The original D&D dice were the 5 platonic solids, the 10s were added later. But there are lots of shapes that can be "fair". You can stick 2 pyramids with any number of sides together, you can make a long prism with any number of sides since it will never land on the long ends, a coin can be considered to be a 2 sided die. I seem to recall somebody made a 30 sided die where the sides were parallelograms, although I never had one.


> The original D&D dice were the 5 platonic solids, the 10s were added later.

True; IIRC, the rules used d10 but it was a way of reading the d20 before d10s were manufactured.


yup the original d20's were labeled 1-10 twice, and you used a crayon to colour the on set differently. If it landed on your "blue" 10 it was a 20, if it landed on the uncoloured 10 it was 10 for example.


Any regular bi-pyramid would be technically fair. I think it's just that you tend to get rounder dice by using platonic solids or tesselating / modifying platonic solids.
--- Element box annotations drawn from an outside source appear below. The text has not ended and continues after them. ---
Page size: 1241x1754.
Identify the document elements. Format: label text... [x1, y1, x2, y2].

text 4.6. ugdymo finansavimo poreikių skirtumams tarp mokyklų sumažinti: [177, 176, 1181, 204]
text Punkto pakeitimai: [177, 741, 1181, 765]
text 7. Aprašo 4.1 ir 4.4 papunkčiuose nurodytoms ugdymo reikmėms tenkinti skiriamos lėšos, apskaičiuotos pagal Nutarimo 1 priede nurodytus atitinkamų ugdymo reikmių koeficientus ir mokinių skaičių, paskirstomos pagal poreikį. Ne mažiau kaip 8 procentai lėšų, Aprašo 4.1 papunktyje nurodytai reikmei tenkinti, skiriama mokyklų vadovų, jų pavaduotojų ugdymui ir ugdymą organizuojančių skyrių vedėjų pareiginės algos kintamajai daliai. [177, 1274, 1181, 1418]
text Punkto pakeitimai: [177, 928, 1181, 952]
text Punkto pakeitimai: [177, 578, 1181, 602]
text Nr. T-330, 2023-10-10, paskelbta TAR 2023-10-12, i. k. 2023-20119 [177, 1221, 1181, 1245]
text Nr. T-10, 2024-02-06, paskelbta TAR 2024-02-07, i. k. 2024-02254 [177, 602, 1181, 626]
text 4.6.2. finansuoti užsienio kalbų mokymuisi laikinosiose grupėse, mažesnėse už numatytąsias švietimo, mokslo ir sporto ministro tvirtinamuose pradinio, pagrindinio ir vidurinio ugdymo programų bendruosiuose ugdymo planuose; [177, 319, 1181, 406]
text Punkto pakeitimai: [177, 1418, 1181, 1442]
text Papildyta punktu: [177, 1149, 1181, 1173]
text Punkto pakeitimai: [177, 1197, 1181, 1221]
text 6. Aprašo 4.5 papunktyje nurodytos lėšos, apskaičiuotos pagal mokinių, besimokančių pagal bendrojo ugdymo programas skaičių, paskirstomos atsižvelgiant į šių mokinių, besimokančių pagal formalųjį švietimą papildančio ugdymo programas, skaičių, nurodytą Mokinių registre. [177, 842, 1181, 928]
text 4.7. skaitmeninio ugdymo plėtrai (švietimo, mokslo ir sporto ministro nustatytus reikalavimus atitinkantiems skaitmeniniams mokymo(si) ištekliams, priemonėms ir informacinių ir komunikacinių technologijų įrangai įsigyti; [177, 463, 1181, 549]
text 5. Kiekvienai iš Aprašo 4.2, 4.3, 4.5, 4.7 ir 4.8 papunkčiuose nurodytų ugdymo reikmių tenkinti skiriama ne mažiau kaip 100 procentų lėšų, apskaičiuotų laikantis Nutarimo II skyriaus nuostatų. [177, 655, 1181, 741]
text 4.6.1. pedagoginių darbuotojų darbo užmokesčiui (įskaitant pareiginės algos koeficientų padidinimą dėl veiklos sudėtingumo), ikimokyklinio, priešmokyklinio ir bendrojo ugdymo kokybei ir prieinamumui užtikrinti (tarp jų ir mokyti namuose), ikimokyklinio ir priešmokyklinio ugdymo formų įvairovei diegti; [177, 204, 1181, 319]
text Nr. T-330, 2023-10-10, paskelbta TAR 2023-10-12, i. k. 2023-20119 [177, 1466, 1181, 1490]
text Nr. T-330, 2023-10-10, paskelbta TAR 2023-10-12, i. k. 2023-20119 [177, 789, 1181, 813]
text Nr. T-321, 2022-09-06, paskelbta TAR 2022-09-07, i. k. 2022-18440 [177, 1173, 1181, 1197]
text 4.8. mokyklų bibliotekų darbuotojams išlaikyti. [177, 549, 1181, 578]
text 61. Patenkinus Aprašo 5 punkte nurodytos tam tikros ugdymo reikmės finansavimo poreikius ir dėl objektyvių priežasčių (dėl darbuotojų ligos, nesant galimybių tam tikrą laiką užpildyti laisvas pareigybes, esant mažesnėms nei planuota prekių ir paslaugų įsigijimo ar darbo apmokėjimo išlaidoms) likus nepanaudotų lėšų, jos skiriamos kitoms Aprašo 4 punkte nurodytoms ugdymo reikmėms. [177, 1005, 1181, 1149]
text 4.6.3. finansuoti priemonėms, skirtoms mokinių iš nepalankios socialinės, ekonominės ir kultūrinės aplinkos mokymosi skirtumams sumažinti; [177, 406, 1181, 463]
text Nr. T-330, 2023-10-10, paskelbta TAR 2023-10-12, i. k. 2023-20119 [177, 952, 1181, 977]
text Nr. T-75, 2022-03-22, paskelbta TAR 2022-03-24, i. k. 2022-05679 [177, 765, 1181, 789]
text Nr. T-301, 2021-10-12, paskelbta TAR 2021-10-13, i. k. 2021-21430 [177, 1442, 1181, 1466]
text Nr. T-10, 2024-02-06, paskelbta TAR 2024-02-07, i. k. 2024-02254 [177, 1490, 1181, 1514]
By the way, you can get d100 dice.


> By the way, you can get d100 dice.

Can you get fair d100s, though?

I know the “Zocchihedron”, one of the first and best known commercial ones, is not fair (after this was proven, they were renumbered so that the over-/under-weighted results were better distributed over the range, but it's still not fair.)


Yes. By trivial example, two fifty sided pyramids joined at the base. These can be purchased.

Most players use d10 pairs with a tens die, though, because they roll better.


> Most players use d10 pairs with a tens die, though, because they roll better.

There's also a nifty trick used in many RPGs based on d100 to roll once and have 2 d100 numbers (by inverting the result).

So for example in Warhammer you roll d100 for attack, you hit if your result is lower than your Melee Combat attribute, and the inverted result shows which part of the enemy body you hit (that influences critical hits and armor).


Also a 100-sided cylinder. Probably hard to read though.

Do you have a link for the pyramid one?


No. I bought it 25 years ago in a game store called "Games Unlimited" in Pittsburgh, PA.


Wow, I'd seen one but never actually checked whether it was fair.


All that is required for fairness is equal faces and equivalent reach behavior.

Every total symmetry fits. You don't need a platonic solid. By example, every even number six or up can be fairly represented as two pyramids joined at the base.

Many fair non-platonic dice exist besides the d10, such as the d30. Go ask at the game store


I actually own a d30, as well as a super weird looking d3. But you don't generally see non-platonic solids for anything but a d10. Why? My guess was ease of manufacture, but honestly IDK.